SUPPLIED MATERIAL: Begin
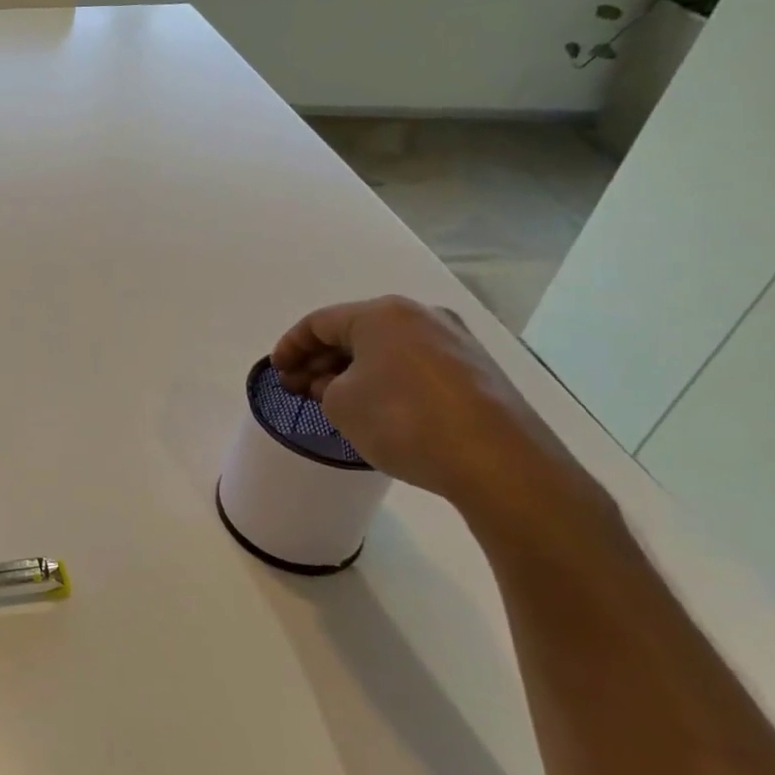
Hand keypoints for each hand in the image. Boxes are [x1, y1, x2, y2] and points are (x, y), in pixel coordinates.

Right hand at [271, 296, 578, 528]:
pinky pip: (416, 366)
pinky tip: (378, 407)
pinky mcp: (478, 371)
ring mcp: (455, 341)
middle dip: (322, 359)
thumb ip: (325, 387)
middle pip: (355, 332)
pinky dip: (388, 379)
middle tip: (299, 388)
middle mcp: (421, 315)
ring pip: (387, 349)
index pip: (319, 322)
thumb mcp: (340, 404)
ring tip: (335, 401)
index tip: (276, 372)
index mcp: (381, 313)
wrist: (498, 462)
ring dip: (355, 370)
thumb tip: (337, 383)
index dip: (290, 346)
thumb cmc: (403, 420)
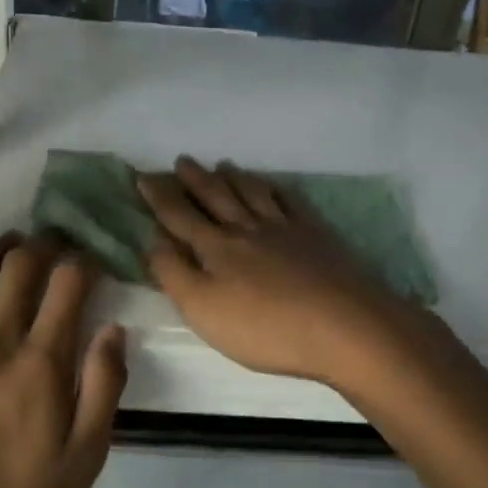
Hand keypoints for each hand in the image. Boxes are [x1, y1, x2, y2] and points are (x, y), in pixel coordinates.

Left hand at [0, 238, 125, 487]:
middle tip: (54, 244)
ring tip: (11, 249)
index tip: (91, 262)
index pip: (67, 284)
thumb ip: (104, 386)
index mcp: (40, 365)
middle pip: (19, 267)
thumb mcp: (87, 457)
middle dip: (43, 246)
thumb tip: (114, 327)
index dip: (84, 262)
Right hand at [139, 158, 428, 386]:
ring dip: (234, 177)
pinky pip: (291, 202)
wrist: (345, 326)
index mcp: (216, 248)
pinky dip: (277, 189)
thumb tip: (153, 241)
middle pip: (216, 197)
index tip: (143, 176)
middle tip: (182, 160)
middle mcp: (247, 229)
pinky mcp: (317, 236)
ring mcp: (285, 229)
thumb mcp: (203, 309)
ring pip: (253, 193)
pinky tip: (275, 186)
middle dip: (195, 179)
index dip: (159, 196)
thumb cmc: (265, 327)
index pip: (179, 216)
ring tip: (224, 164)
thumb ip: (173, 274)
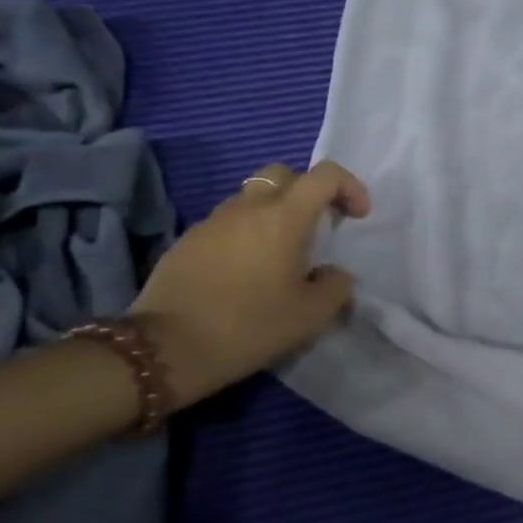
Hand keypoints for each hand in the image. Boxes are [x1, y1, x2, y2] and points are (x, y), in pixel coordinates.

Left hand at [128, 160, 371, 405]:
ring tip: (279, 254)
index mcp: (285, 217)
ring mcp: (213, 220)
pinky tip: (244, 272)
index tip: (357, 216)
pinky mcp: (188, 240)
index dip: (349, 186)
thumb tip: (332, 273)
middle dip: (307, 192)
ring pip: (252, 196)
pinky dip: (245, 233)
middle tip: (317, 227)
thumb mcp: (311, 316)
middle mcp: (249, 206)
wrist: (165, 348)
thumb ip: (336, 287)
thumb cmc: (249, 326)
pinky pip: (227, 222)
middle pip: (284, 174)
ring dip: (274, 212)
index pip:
SUPPLIED MATERIAL: End
### EXERCISE
Your copy of the entries above must be exact and must not include pictures.

### RESPONSE TO THE EXERCISE
Hand keypoints for each hand in the image. Boxes are [x1, y1, x2, y2] and points are (x, y), in pixel coordinates.

Right hand at [271, 296, 578, 528]:
pinky pip: (416, 366)
pinky tip: (378, 407)
pinky mcp: (478, 371)
ring mcp: (455, 341)
middle dip: (322, 359)
thumb ip: (325, 387)
middle pip: (355, 332)
pinky dip: (388, 379)
middle tip: (299, 388)
middle mcp: (421, 315)
ring pip: (387, 349)
index pip: (319, 322)
thumb mcp: (340, 404)
ring tip: (335, 401)
index tip: (276, 372)
index mcp: (381, 313)
wrist: (498, 462)
ring dip: (355, 370)
thumb tip: (337, 383)
index dip: (290, 346)
thumb cmc: (403, 420)
Hand keypoints for each hand in the image. Boxes are [x1, y1, x2, y2] and points are (x, y), in pixel coordinates.

Left hand at [0, 238, 125, 487]:
middle tip: (54, 244)
ring tip: (11, 249)
index tip: (91, 262)
index pip: (67, 284)
thumb ip: (104, 386)
index mcp: (40, 365)
middle pip: (19, 267)
thumb mcp: (87, 457)
middle dip: (43, 246)
thumb tip: (114, 327)
index dip: (84, 262)
Right hand at [139, 158, 428, 386]:
ring dip: (234, 177)
pinky pip: (291, 202)
wrist: (345, 326)
index mcp: (216, 248)
pinky dip: (277, 189)
thumb tip: (153, 241)
middle pip: (216, 197)
index tip: (143, 176)
middle tip: (182, 160)
middle mcp: (247, 229)
pinky mcp: (317, 236)
ring mcp: (285, 229)
thumb mcp: (203, 309)
ring pip: (253, 193)
pinky tip: (275, 186)
middle dip: (195, 179)
index dip: (159, 196)
thumb cmc: (265, 327)
index pip: (179, 216)
ring tip: (224, 164)
thumb ip: (173, 274)
Hand keypoints for each hand in the image. Boxes are [x1, y1, x2, y2] and points are (x, y), in pixel coordinates.

Left hand at [128, 160, 371, 405]:
ring tip: (279, 254)
index mcp: (285, 217)
ring mcp: (213, 220)
pinky tip: (244, 272)
index tip: (357, 216)
pinky mcp: (188, 240)
index dip: (349, 186)
thumb tip: (332, 273)
middle dip: (307, 192)
ring pip: (252, 196)
pinky dip: (245, 233)
middle tip: (317, 227)
thumb mcp: (311, 316)
middle mcp: (249, 206)
wrist: (165, 348)
thumb ip: (336, 287)
thumb cmc: (249, 326)
pinky pip: (227, 222)
middle pip: (284, 174)
ring dip: (274, 212)
index pip:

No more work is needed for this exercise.